Transcribed page contents
- Opening Delimiter -
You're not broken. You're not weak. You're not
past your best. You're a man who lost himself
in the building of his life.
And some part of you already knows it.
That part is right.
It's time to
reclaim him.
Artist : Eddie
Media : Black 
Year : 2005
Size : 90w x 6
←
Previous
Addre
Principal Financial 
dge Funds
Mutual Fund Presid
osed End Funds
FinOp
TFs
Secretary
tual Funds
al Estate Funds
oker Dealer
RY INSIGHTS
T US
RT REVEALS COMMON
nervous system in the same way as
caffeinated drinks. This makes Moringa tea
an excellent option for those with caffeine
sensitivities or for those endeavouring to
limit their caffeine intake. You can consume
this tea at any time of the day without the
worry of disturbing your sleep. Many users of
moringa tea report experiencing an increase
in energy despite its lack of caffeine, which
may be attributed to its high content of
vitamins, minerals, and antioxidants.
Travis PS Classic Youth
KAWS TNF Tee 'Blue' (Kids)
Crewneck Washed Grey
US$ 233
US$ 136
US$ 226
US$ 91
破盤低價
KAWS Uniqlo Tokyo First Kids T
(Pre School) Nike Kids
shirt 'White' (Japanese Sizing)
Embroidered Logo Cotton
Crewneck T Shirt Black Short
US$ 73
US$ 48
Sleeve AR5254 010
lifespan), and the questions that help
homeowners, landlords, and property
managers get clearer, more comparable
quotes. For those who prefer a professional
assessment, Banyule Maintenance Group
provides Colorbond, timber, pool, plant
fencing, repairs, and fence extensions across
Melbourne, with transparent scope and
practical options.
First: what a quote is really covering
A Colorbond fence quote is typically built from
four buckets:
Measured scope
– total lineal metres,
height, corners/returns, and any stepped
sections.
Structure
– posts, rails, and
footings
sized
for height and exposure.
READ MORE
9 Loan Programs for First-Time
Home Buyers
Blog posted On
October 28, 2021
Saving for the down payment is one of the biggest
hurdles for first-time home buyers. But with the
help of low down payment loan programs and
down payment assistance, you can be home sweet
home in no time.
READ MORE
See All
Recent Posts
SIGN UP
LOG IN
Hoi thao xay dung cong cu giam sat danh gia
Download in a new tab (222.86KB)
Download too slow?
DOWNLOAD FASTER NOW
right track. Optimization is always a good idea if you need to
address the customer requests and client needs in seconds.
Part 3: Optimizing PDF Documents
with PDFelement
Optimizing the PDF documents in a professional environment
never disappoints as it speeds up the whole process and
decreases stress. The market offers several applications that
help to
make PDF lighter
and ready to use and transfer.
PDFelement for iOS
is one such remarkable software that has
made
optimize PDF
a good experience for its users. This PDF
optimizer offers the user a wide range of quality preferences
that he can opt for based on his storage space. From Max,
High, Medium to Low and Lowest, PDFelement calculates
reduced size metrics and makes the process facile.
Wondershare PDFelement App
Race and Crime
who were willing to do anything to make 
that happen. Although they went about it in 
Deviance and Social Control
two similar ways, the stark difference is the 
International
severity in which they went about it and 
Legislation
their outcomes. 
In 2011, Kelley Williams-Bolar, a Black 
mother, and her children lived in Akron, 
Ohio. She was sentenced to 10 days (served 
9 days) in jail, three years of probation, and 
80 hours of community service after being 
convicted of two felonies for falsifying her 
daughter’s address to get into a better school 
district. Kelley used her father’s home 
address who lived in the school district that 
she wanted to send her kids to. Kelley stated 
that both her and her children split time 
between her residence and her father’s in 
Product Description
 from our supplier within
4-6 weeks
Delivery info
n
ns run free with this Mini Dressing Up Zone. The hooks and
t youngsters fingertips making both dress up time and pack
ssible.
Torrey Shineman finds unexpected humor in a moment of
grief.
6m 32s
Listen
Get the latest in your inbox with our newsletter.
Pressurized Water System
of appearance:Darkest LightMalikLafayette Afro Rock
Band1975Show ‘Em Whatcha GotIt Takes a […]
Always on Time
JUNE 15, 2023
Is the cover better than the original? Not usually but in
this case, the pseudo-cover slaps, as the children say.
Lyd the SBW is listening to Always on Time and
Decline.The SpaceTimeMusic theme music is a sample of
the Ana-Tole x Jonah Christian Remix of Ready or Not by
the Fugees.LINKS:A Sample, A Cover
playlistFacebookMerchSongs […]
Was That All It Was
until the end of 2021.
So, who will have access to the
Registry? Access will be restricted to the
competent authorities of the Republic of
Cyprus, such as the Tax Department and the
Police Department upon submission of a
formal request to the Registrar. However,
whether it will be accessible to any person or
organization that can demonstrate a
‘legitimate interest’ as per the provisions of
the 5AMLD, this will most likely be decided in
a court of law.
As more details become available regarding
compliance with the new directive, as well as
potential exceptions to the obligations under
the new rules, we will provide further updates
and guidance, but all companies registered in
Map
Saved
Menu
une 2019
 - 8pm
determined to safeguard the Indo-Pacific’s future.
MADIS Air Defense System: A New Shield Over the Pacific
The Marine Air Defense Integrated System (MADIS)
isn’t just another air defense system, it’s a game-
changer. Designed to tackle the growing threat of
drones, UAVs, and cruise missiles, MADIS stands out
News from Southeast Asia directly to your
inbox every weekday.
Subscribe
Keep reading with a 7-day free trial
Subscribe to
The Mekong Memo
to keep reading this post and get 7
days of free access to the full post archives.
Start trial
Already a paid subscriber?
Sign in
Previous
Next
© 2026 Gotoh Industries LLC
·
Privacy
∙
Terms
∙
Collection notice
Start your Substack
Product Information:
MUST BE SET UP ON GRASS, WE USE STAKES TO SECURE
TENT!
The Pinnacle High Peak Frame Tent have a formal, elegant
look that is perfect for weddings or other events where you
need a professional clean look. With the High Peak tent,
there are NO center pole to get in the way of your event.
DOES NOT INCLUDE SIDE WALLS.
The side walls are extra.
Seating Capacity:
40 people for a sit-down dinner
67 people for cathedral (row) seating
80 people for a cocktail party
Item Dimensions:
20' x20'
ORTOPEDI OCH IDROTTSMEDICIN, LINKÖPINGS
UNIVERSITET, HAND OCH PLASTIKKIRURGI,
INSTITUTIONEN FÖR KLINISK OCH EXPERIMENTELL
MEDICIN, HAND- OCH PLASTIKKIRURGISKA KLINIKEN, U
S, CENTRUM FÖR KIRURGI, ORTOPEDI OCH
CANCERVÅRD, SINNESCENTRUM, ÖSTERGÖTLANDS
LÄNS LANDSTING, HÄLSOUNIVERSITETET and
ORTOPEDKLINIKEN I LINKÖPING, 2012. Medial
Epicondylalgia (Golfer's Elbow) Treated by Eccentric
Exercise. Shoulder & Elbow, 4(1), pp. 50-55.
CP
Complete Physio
- Closing Delimiter -
(Work instructions) Across the data, find each line that has "reading" in it and copy that line.

(Answer to this exercise)
Keep reading with a 7-day free trial
to keep reading this post and get 7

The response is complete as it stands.